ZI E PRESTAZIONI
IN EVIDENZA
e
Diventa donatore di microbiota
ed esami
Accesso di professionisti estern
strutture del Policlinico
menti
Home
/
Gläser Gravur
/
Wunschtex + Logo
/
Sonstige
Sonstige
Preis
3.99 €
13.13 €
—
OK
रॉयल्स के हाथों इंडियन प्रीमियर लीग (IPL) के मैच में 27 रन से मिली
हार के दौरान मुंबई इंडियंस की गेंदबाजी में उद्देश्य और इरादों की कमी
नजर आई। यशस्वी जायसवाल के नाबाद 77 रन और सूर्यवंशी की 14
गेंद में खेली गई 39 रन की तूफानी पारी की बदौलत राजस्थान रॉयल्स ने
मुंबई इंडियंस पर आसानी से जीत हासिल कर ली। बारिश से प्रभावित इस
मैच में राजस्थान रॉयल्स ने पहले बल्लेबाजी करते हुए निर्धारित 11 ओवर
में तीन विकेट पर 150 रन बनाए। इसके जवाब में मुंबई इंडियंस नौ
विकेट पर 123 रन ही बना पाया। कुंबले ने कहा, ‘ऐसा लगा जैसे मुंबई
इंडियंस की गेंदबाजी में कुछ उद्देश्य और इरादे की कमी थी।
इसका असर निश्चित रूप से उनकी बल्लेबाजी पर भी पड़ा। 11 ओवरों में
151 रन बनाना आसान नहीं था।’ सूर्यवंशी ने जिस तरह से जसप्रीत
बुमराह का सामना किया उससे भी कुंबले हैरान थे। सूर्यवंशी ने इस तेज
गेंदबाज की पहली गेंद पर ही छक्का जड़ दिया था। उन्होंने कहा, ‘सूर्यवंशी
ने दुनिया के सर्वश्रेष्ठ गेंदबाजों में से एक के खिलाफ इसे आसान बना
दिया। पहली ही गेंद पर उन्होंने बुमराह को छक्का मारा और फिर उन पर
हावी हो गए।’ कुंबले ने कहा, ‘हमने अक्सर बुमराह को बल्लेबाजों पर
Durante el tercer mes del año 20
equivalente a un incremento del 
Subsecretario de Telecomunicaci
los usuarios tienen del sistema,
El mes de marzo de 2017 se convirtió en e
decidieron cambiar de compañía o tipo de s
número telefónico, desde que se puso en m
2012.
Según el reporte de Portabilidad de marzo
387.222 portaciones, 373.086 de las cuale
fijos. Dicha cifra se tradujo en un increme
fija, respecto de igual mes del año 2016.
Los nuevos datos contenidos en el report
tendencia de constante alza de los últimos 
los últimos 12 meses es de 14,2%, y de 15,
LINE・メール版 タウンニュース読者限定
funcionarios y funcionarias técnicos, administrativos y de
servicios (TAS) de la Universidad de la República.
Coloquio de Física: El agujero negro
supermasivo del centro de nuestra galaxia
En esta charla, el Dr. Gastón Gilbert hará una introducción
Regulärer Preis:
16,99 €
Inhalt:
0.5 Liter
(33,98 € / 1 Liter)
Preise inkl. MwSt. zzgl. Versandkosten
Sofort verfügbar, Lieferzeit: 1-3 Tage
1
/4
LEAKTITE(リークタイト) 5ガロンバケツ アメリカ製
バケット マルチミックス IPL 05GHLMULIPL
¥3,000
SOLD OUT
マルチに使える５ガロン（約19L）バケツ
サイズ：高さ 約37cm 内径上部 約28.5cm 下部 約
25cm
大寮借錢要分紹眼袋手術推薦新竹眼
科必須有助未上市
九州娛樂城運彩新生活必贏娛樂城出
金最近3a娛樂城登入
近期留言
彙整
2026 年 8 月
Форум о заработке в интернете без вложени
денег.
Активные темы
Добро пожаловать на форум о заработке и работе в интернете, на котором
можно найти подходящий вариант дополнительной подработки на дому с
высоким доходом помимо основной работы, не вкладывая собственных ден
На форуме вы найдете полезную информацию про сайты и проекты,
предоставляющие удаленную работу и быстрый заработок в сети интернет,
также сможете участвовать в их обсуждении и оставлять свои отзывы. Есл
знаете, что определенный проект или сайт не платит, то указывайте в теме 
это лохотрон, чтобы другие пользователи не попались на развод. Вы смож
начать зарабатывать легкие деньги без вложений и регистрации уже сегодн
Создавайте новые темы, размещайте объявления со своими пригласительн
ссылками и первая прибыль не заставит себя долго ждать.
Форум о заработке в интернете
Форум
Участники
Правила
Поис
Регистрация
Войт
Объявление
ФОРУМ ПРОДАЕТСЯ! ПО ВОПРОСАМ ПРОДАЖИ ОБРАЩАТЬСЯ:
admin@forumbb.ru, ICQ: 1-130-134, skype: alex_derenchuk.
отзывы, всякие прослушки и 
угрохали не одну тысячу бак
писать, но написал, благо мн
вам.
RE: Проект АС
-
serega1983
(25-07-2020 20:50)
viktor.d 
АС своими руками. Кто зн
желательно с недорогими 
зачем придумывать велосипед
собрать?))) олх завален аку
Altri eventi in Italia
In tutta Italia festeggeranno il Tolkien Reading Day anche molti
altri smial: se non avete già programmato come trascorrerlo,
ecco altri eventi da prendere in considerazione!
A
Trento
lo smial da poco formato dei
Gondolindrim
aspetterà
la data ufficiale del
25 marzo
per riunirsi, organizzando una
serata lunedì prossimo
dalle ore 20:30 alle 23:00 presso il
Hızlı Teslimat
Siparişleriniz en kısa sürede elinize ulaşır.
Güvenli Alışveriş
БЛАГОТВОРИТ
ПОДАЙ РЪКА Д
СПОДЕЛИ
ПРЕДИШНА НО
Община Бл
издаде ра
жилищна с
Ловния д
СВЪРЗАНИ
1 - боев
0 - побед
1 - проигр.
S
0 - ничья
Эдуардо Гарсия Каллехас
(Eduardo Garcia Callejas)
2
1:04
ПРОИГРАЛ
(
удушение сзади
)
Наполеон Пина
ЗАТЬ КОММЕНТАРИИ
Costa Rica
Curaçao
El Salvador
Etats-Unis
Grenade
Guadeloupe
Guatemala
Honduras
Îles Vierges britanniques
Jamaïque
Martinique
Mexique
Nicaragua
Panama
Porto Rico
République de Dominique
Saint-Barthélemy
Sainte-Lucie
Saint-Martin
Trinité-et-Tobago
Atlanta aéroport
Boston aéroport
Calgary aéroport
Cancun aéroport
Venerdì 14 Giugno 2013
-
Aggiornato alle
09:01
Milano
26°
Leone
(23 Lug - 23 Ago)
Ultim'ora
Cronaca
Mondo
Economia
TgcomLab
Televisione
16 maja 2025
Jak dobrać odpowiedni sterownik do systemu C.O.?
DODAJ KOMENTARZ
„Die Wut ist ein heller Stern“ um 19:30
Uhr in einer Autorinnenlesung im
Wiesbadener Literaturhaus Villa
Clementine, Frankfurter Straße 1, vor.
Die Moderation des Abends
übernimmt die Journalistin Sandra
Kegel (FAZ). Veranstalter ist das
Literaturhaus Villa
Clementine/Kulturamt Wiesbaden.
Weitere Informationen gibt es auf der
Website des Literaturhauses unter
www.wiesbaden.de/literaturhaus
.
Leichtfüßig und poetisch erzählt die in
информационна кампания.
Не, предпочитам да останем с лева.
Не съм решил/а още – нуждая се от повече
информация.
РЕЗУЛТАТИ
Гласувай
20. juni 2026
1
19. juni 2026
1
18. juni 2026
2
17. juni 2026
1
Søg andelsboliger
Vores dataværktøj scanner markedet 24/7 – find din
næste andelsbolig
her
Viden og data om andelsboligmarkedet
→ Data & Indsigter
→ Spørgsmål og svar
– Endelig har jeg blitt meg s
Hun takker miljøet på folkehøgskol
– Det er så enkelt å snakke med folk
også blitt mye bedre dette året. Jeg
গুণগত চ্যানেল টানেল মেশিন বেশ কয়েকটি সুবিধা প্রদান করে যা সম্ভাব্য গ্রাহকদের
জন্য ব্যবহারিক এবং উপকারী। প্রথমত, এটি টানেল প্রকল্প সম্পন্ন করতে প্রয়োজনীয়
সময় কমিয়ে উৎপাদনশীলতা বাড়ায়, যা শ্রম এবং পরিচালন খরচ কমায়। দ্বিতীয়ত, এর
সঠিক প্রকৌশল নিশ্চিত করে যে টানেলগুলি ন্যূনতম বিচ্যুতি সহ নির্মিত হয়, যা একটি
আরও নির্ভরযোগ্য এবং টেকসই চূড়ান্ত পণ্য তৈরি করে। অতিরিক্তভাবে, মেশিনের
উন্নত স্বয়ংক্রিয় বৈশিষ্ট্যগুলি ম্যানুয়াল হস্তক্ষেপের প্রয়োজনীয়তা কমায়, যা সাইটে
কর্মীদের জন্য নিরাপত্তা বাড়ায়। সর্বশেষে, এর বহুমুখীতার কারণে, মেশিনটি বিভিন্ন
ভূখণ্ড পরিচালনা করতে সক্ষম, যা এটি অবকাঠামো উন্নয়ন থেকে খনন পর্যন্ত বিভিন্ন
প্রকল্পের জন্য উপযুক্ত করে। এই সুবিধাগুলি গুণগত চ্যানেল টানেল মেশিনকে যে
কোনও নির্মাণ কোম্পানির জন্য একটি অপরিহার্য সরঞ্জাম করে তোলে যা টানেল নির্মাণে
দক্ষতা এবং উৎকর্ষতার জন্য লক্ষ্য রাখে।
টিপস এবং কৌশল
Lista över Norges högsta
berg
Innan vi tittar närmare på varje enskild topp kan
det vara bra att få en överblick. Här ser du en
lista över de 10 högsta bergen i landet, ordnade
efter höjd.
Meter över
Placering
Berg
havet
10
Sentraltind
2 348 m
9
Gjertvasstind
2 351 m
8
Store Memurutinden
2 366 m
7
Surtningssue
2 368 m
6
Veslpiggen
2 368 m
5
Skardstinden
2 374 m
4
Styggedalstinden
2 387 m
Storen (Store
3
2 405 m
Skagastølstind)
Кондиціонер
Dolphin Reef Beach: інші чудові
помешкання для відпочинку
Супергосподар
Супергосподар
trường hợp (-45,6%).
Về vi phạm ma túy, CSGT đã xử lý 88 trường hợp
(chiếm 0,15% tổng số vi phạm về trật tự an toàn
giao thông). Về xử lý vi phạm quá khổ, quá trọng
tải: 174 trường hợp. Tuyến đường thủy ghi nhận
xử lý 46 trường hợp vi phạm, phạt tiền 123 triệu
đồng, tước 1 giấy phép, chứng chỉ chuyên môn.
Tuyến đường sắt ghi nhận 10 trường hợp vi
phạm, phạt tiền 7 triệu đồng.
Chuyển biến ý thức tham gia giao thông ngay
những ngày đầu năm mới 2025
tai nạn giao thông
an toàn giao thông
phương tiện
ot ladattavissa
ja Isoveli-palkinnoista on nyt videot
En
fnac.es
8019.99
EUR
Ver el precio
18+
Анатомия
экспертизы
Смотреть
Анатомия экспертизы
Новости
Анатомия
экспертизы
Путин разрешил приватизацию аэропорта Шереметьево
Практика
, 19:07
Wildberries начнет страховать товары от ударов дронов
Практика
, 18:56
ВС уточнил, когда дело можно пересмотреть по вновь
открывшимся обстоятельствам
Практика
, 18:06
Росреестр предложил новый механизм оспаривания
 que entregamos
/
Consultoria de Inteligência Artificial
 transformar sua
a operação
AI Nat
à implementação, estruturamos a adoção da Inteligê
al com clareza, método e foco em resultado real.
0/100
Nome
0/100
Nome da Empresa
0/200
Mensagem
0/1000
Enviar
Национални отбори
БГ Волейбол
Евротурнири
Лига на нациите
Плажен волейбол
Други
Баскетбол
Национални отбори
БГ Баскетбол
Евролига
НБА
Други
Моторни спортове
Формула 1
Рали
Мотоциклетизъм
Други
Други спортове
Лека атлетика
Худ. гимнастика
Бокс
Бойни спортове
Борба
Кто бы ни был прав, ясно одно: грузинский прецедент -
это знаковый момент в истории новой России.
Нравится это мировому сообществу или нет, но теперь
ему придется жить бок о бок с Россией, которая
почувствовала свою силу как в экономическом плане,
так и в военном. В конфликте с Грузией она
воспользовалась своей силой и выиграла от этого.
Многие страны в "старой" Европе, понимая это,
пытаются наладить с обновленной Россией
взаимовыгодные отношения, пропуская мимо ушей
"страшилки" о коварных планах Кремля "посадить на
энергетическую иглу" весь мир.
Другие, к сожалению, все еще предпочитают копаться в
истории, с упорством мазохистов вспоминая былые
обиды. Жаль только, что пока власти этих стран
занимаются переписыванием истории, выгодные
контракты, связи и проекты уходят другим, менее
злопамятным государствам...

> WORK ITEM:
Repeat exactly the lines that run from the opening of the listing through the line holding "गेंद में खेली". Leave out everything else.

> TASK RESULT:
ZI E PRESTAZIONI
IN EVIDENZA
e
Diventa donatore di microbiota
ed esami
Accesso di professionisti estern
strutture del Policlinico
menti
Home
/
Gläser Gravur
/
Wunschtex + Logo
/
Sonstige
Sonstige
Preis
3.99 €
13.13 €
—
OK
रॉयल्स के हाथों इंडियन प्रीमियर लीग (IPL) के मैच में 27 रन से मिली
हार के दौरान मुंबई इंडियंस की गेंदबाजी में उद्देश्य और इरादों की कमी
नजर आई। यशस्वी जायसवाल के नाबाद 77 रन और सूर्यवंशी की 14
गेंद में खेली गई 39 रन की तूफानी पारी की बदौलत राजस्थान रॉयल्स ने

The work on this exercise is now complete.